PROVIDED INFORMATION Start Marker
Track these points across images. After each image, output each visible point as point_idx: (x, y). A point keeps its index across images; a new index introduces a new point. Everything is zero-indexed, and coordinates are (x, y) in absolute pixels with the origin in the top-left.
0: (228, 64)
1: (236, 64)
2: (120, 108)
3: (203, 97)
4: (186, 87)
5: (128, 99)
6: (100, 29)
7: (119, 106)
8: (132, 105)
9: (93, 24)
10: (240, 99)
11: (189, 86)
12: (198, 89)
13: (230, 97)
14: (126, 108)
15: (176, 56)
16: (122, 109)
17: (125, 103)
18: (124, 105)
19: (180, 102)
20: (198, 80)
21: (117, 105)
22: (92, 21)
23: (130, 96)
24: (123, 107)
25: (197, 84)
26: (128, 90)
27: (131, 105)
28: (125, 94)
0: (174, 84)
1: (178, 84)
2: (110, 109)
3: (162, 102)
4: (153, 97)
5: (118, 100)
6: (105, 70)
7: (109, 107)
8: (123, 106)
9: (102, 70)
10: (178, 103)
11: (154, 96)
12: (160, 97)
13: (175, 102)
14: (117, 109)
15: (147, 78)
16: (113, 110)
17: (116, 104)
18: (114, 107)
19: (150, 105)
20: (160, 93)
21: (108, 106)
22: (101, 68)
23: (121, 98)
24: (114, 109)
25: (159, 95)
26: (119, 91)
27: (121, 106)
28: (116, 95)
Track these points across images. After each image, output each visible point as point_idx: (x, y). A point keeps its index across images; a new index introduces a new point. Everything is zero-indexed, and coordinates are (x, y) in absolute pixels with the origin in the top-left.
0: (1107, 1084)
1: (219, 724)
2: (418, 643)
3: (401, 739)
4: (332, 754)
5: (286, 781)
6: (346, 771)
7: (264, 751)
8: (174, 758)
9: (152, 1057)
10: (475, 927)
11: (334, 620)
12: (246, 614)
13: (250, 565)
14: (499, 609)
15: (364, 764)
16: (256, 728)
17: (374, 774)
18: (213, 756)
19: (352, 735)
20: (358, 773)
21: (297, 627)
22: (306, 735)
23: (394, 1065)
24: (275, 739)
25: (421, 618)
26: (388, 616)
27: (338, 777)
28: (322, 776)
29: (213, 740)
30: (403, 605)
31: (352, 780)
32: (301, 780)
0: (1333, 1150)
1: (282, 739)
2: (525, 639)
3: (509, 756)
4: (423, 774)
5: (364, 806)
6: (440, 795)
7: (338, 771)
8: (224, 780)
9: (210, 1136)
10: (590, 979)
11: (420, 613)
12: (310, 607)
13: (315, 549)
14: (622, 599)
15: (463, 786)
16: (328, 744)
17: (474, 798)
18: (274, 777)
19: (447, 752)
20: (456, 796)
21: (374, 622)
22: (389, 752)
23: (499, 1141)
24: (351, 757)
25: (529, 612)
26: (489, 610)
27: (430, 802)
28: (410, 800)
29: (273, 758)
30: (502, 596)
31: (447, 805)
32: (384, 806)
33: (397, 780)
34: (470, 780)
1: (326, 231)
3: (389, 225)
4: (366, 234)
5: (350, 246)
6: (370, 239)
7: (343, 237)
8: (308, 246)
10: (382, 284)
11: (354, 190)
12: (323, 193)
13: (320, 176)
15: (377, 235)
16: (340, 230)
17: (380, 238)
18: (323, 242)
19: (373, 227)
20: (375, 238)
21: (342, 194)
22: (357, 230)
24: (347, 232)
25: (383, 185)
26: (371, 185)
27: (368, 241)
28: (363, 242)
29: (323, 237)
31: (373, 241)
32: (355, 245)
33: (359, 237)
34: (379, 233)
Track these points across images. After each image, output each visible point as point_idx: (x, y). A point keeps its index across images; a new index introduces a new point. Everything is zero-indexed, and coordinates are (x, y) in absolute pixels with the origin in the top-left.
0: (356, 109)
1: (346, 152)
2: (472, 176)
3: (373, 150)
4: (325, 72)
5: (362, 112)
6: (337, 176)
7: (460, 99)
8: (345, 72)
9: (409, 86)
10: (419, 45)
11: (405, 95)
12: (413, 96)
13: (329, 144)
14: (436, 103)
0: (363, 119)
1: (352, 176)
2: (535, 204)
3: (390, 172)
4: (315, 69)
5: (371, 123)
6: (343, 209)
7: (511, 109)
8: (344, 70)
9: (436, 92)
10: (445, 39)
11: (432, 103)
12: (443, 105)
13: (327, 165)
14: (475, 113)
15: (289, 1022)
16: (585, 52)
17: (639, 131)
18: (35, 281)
PROVIDED INFORMATION End Marker
WHAT YOU NEED TO DO: Copy every line of the records above exactly as it stands, keeping each character and the line order unchanged.

TASK RESULT:
Track these points across images. After each image, output each visible point as point_idx: (x, y). A point keeps its index across images; a new index introduces a new point. Everything is zero-indexed, and coordinates are (x, y) in absolute pixels with the origin in the top-left.
0: (228, 64)
1: (236, 64)
2: (120, 108)
3: (203, 97)
4: (186, 87)
5: (128, 99)
6: (100, 29)
7: (119, 106)
8: (132, 105)
9: (93, 24)
10: (240, 99)
11: (189, 86)
12: (198, 89)
13: (230, 97)
14: (126, 108)
15: (176, 56)
16: (122, 109)
17: (125, 103)
18: (124, 105)
19: (180, 102)
20: (198, 80)
21: (117, 105)
22: (92, 21)
23: (130, 96)
24: (123, 107)
25: (197, 84)
26: (128, 90)
27: (131, 105)
28: (125, 94)
0: (174, 84)
1: (178, 84)
2: (110, 109)
3: (162, 102)
4: (153, 97)
5: (118, 100)
6: (105, 70)
7: (109, 107)
8: (123, 106)
9: (102, 70)
10: (178, 103)
11: (154, 96)
12: (160, 97)
13: (175, 102)
14: (117, 109)
15: (147, 78)
16: (113, 110)
17: (116, 104)
18: (114, 107)
19: (150, 105)
20: (160, 93)
21: (108, 106)
22: (101, 68)
23: (121, 98)
24: (114, 109)
25: (159, 95)
26: (119, 91)
27: (121, 106)
28: (116, 95)
Track these points across images. After each image, output each visible point as point_idx: (x, y). A point keeps its index across images; a new index introduces a new point. Everything is zero-indexed, and coordinates are (x, y) in absolute pixels with the origin in the top-left.
0: (1107, 1084)
1: (219, 724)
2: (418, 643)
3: (401, 739)
4: (332, 754)
5: (286, 781)
6: (346, 771)
7: (264, 751)
8: (174, 758)
9: (152, 1057)
10: (475, 927)
11: (334, 620)
12: (246, 614)
13: (250, 565)
14: (499, 609)
15: (364, 764)
16: (256, 728)
17: (374, 774)
18: (213, 756)
19: (352, 735)
20: (358, 773)
21: (297, 627)
22: (306, 735)
23: (394, 1065)
24: (275, 739)
25: (421, 618)
26: (388, 616)
27: (338, 777)
28: (322, 776)
29: (213, 740)
30: (403, 605)
31: (352, 780)
32: (301, 780)
0: (1333, 1150)
1: (282, 739)
2: (525, 639)
3: (509, 756)
4: (423, 774)
5: (364, 806)
6: (440, 795)
7: (338, 771)
8: (224, 780)
9: (210, 1136)
10: (590, 979)
11: (420, 613)
12: (310, 607)
13: (315, 549)
14: (622, 599)
15: (463, 786)
16: (328, 744)
17: (474, 798)
18: (274, 777)
19: (447, 752)
20: (456, 796)
21: (374, 622)
22: (389, 752)
23: (499, 1141)
24: (351, 757)
25: (529, 612)
26: (489, 610)
27: (430, 802)
28: (410, 800)
29: (273, 758)
30: (502, 596)
31: (447, 805)
32: (384, 806)
33: (397, 780)
34: (470, 780)
1: (326, 231)
3: (389, 225)
4: (366, 234)
5: (350, 246)
6: (370, 239)
7: (343, 237)
8: (308, 246)
10: (382, 284)
11: (354, 190)
12: (323, 193)
13: (320, 176)
15: (377, 235)
16: (340, 230)
17: (380, 238)
18: (323, 242)
19: (373, 227)
20: (375, 238)
21: (342, 194)
22: (357, 230)
24: (347, 232)
25: (383, 185)
26: (371, 185)
27: (368, 241)
28: (363, 242)
29: (323, 237)
31: (373, 241)
32: (355, 245)
33: (359, 237)
34: (379, 233)
Track these points across images. After each image, output each visible point as point_idx: (x, y). A point keeps its index across images; a new index introduces a new point. Everything is zero-indexed, and coordinates are (x, y) in absolute pixels with the origin in the top-left.
0: (356, 109)
1: (346, 152)
2: (472, 176)
3: (373, 150)
4: (325, 72)
5: (362, 112)
6: (337, 176)
7: (460, 99)
8: (345, 72)
9: (409, 86)
10: (419, 45)
11: (405, 95)
12: (413, 96)
13: (329, 144)
14: (436, 103)
0: (363, 119)
1: (352, 176)
2: (535, 204)
3: (390, 172)
4: (315, 69)
5: (371, 123)
6: (343, 209)
7: (511, 109)
8: (344, 70)
9: (436, 92)
10: (445, 39)
11: (432, 103)
12: (443, 105)
13: (327, 165)
14: (475, 113)
15: (289, 1022)
16: (585, 52)
17: (639, 131)
18: (35, 281)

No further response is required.